Since I always post your beautiful bumps, I thought it was only fair that I posted my own and practice what I preach. I went to visit the very talented Elli Cassidy from Mini Memories Newborn Photography who took some lovely photos of me back in May during a maternity training day.
I've had these photos for a couple of weeks now and I've been too embarrassed to show anybody because I'm so self conscious of how I look. My body has changed so much since being pregnant, I've gained over 2 stone, I feel frumpy, my skin is rough, my hair is dry, my thighs are huge, I've gained an additional chin and my bingo wings basically flap in the wind.. okay maybe a little exaggeration but it's how I feel. So although Elli is one of the top UK photographers and did an amazing job, I didn't look at the photos and initially think 'wow, I look great' like I do when I see my clients images come alive. I was very camera shy and awkward, it's very different being the other side of the camera, that's for sure! But she still did a fantastic job despite me being a difficult client.

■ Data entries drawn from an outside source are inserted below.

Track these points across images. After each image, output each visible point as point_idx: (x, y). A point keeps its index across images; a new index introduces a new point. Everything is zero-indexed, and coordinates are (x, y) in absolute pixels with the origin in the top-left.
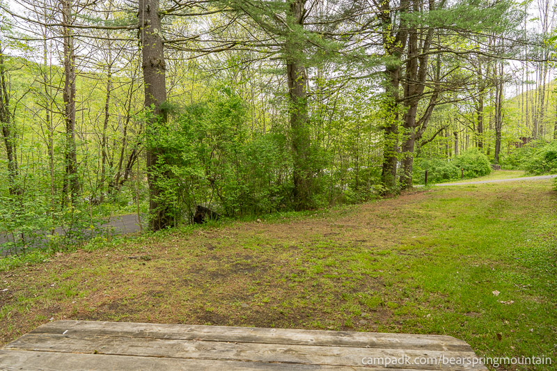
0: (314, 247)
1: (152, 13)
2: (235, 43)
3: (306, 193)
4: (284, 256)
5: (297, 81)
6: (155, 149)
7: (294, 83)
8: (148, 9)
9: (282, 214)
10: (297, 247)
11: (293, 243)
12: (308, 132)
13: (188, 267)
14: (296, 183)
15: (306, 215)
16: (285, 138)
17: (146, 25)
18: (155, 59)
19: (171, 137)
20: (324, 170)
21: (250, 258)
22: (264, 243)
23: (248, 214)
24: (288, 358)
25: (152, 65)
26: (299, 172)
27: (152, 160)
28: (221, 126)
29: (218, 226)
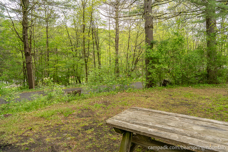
0: (218, 99)
1: (149, 8)
2: (181, 13)
3: (214, 76)
4: (203, 102)
5: (211, 26)
6: (149, 58)
7: (209, 26)
8: (148, 6)
9: (201, 85)
10: (209, 99)
11: (207, 97)
12: (216, 48)
13: (163, 101)
14: (208, 72)
15: (214, 86)
16: (203, 52)
17: (147, 12)
18: (149, 24)
19: (154, 53)
20: (224, 66)
21: (188, 101)
22: (193, 96)
23: (185, 84)
24: (212, 126)
25: (149, 27)
26: (211, 67)
27: (147, 62)
28: (175, 48)
29: (172, 88)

After a couple of weeks of keeping them in hiding, and as my pregnancy is coming to an end, I've finally realised that actually, these are so special. I may not look like 'the old me' but it's me how I am now, and I already know I'll be grateful that it was captured as a true representation of how I was at the time. I already feel sad at the thought of my bump no longer being here in just a couple of weeks time and I'm so glad I have these photographs to remind me of how I looked. It's not a glamour shoot, it's a maternity shoot to show off and be proud of the little human I'm growing, so I don't need to be a size 8 tanned and toned model.

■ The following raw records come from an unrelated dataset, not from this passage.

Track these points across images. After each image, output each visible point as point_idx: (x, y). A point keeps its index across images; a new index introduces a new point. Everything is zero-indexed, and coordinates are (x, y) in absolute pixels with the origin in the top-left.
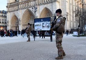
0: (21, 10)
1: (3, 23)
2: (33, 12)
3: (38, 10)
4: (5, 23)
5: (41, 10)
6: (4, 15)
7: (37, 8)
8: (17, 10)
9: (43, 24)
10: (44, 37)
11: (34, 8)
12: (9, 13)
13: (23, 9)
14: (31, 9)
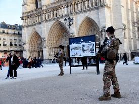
0: (45, 24)
1: (16, 45)
2: (66, 25)
3: (74, 23)
4: (20, 45)
5: (80, 22)
6: (17, 32)
7: (72, 19)
8: (40, 23)
9: (84, 46)
10: (87, 68)
11: (67, 18)
12: (25, 28)
13: (49, 20)
14: (62, 20)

When I show these to my daughter in years to come, she'll know I was honoured to carry her, and that I was proud enough to capture the memory. She's not going to care that I had a bit of extra flab, she's going to see her Mummy, no matter my shape or size.

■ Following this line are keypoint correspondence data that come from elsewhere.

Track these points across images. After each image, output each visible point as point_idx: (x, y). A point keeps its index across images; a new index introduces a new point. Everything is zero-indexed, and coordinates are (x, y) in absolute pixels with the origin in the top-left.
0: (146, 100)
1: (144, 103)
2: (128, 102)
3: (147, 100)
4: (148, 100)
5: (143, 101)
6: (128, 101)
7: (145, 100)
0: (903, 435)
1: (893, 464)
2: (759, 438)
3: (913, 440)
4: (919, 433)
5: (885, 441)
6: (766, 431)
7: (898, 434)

So although I've always thought how important it is to photograph your bump as well as your baby, now I have the personal experience I can't express enough how important it really is. You'll be so so grateful you had them done! Whilst pregnancy feels like it drags forever, it's actually such a short period of time and it'll be over before you know it, and one day your little bump will be a distant memory. You never have to show anyone your images if you don't want to, you're not taking them for all of your friends and family to see, you're taking them as a keepsake memory for you and your child. And yes you may be shy, feel like crap and not at all photogenic just like me, but you'll be so thankful, I promise you!!